(What the task asks): Edit the rows from the line with "第6世代の新型アウディA6／A6アバントが日本上陸" through the line with "Deine Zufriedenheit ist uns wichtig!" by replacing "Alle anzeigen" with "Mehr anzeigen" and leaving all other text unchanged. Leave the pictures out of your answer.

(The data):

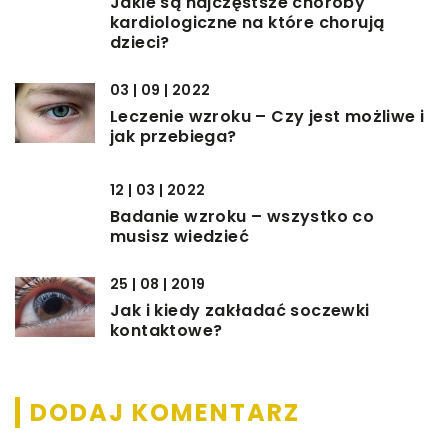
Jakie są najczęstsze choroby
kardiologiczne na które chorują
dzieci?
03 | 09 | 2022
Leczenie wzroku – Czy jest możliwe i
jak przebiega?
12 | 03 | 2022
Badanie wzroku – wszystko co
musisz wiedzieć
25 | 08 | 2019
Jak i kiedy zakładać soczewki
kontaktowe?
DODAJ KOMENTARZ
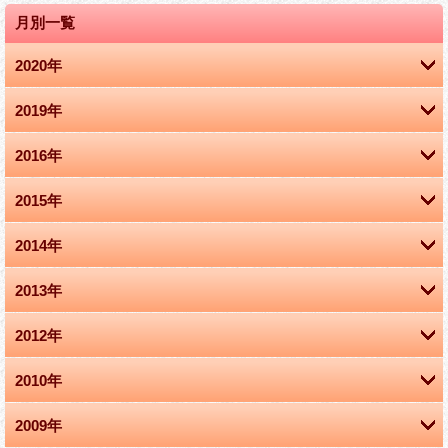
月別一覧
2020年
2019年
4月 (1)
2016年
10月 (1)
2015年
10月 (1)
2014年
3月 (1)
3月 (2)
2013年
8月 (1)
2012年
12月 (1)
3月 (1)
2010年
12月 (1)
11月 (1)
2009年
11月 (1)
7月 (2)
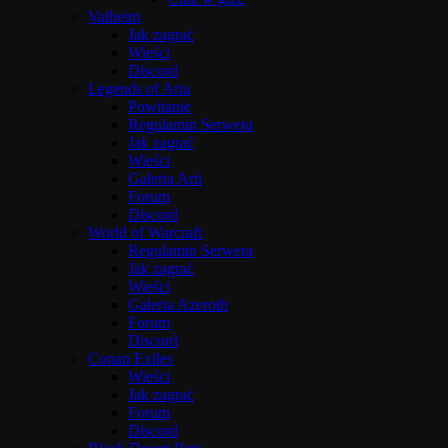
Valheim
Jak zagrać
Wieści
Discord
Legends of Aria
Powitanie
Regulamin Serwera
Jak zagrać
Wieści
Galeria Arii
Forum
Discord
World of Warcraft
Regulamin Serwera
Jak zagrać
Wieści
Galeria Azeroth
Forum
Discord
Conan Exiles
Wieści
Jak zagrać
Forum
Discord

* * *

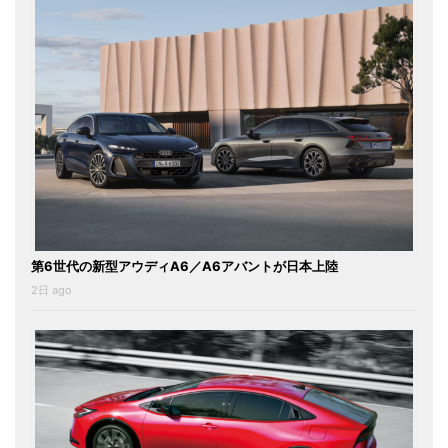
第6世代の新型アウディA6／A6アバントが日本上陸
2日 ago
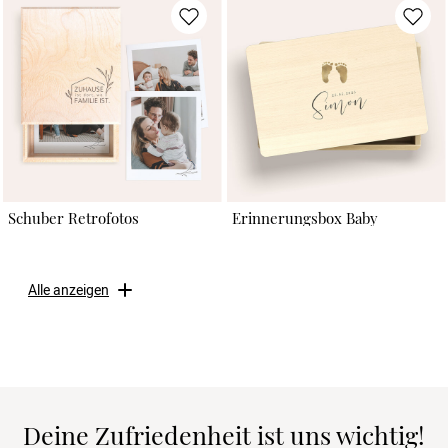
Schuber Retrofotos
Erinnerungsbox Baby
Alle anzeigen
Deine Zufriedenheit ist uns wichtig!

(Output below):
第6世代の新型アウディA6／A6アバントが日本上陸
2日 ago
Schuber Retrofotos
Erinnerungsbox Baby
Mehr anzeigen
Deine Zufriedenheit ist uns wichtig!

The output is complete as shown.